Hatsu Genki Report Audio Podcast

As part of our new segmented podcast experiment, here is 20 minutes of Andy and Bruce running through their pre-basho Genki Report, covering the strong, the injured and the broken for the first basho of 2020. We cover Hakuho, Kakuryu, Goeido, Takayasu, The Joi-Jin with special attention to Asanoyama, Abi and Mitakeumi.

Audio now, video later today on YouTube. This time we are not letting Bruce monkey with the video, and it should work correctly the first time.

4 thoughts on “Hatsu Genki Report Audio Podcast

  1. A couple of comments: first, head injuries. Clearly, Mitakeumi was concussed last time around, and there have been other rikishi in the same situation in the past couple of years. The effects of these can’t necessarily be shaken off in six weeks, especially if you spend a large part of that time doing hard physical exercise. His movement, balance and technique have already changed a couple of times in response to injuries we weren’t told the details of, and now this on top of those limitations …… Although he still looks (and is) youthful, he’s carrying some premature aging, I’d say. His unusually broad range of tactics has kept him at a high level and I can only salute that.

    Hokutofuji …. maybe my favorite rikishi. Fights so whole-heartedly and so well, but like certain others I enjoy watching (Meisei, Kotoeko, etc.) he doesn’t always Finish well. Which is what Hakuho does par excellence. As Bruce says, Hokutofuji puts a lot of eggs into the tachiai basket, and if it doesn’t click he’s forced into reaction, he lacks Plan B or C and doesn’t hoard that last shot of clinical Winner juice. Whether it’s the pivot at the edge or the last extra belly bump or some other crucial thing, Finishing is the mystery he needs initiation into.

    Oh damn, did I just finish another sentence with a preposition? Gomen.

  2. I feel like it takes away very little from Daieisho’s kinboshi that Hakuho can no longer muster GOAT sumo and is merely fighting at the level of a tricksy aging 14-1 dai-yokozuna.

  3. I disagree greatly on the points made regarding Hakuho. He wasn’t officially censured for his in-ring techniques this time, and to speak more personally I quite enjoy seeing Hakuho dominate matches with a single, brutal move.
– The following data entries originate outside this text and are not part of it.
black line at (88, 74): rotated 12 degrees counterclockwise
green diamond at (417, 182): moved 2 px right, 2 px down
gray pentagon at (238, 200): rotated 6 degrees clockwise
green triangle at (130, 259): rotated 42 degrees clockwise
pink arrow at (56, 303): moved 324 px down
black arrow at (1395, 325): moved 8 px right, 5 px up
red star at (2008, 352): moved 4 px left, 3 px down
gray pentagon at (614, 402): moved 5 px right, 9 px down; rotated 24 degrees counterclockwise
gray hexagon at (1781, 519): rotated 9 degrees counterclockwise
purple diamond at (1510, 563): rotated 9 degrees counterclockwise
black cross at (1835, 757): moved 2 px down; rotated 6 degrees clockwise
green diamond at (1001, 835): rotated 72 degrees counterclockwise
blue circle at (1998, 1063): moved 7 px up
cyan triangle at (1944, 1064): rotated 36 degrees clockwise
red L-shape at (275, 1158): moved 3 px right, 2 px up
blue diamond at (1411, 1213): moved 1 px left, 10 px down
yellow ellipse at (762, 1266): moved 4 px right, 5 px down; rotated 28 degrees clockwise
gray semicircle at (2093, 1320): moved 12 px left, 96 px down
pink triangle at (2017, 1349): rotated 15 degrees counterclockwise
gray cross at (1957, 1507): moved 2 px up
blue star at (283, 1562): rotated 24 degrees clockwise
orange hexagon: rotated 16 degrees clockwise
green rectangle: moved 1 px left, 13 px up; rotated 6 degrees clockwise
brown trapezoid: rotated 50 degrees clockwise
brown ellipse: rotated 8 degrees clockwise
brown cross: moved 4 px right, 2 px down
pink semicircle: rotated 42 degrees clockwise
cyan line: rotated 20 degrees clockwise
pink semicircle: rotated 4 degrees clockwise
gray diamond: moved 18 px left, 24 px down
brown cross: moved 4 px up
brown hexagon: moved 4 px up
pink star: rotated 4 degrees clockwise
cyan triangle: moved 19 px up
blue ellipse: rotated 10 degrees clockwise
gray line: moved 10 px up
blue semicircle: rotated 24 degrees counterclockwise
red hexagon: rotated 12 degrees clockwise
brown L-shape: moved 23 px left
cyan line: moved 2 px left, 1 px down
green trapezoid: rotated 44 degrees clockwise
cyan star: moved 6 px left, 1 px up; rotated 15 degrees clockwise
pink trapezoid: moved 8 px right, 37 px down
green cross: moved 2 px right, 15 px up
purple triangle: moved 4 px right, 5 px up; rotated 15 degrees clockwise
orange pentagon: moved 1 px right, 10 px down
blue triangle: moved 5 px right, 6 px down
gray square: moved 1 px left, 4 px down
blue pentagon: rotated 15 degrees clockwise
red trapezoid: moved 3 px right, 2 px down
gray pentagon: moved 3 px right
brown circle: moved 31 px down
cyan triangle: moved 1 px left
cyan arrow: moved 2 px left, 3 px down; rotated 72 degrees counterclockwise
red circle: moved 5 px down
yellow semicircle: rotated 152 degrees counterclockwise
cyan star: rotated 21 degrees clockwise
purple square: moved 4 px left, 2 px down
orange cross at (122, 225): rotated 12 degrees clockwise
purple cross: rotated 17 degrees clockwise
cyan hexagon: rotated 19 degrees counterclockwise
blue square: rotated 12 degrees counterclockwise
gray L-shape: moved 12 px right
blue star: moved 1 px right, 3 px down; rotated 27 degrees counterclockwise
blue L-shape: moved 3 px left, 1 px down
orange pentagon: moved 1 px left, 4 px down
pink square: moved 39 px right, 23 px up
It truly befits his status as a legend to have such power and people should feel lucky we have the opportunity to see someone of his seemingly superhuman skill and strength in person. To be frank, it does get on my nerves a bit when people disparage Hakuho for the forearm when moves like Tamawashi’s armbar are just as dangerous. I am also not saying Tamawashi should be barred from being able to throw. It is unfortunate when someone is injured but if you take such throws out of the sport is loses a very important (and crowd-pleasingly flashy) aspect of the sport that every single athlete has been trained to encounter. I see the forearm in the same vein, and have always greatly enjoyed the styles of both Hakuho and Oosunarashi. If sumo lost the forearm I would at the very least be quite sad about it.

    Daieisho always fights extremely hard and gives trouble to anyone he fights. He is not to be slept on and I am certain he will at least make Sekiwake in the future. With the strange power vacuum in the joi, I think Hatsu could be a breakout tournament for him. (Stay healthy, please!)

    I don’t know how I feel about Asanoyama becoming Yokozuna yet, but reaching Ozeki this year seems like a foregone conclusion at this point. On a side note, I only got into sumo because I wanted to see Trump visiting on a livestream, so I’m quite thankful for his choice to visit!

    I still doubt Abi’s staying power, since the last tournament is the first time he was able to get kachi-kochi without counting any sort of “free wins”. More importantly, I think poor Goeido’s injury issues are going to likely take Abi’s potential Sekiwake slot again.

    I am surprised there was no talk about any of notable maegashira wrestlers like Enho, Tochinoshin, Azumaryu the juryo yusho winner, or even debuting Kiribayama or the generally beloved Chiyomaru. If you are going to split the genki report into a separate podcast, I myself at least would love some more detailed discussion about the rikishi lower on the banzuke!

    • Regarding Hakuho – some of us would like to see him winning by skillfully using some his enormous repertoire of sumo moves which he can seemingly access almost instantaneously, as we see when he appears to be in a losing position.
      Any crude bruiser can win with a forearm smash to the jaw. It seems like these moves should be beneath him, but I guess he didn’t become the winningest of all time without having a killer instinct.